▶ [Problem requirements]
Start at the line in the entries below that contains "Aerotal - Boeing", stop at the line that contains "Adicionar ao carrinho", and output exactly the lines in that span, both ends included.

▶ [Data excerpts]
-------

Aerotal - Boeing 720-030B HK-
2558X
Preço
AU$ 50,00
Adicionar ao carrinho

-------

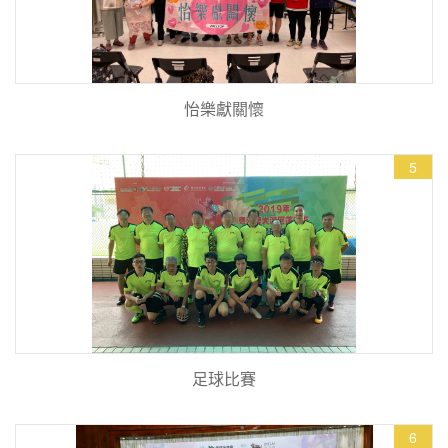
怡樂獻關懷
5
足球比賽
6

-------

▶ [Solution to this task]
Aerotal - Boeing 720-030B HK-
2558X
Preço
AU$ 50,00
Adicionar ao carrinho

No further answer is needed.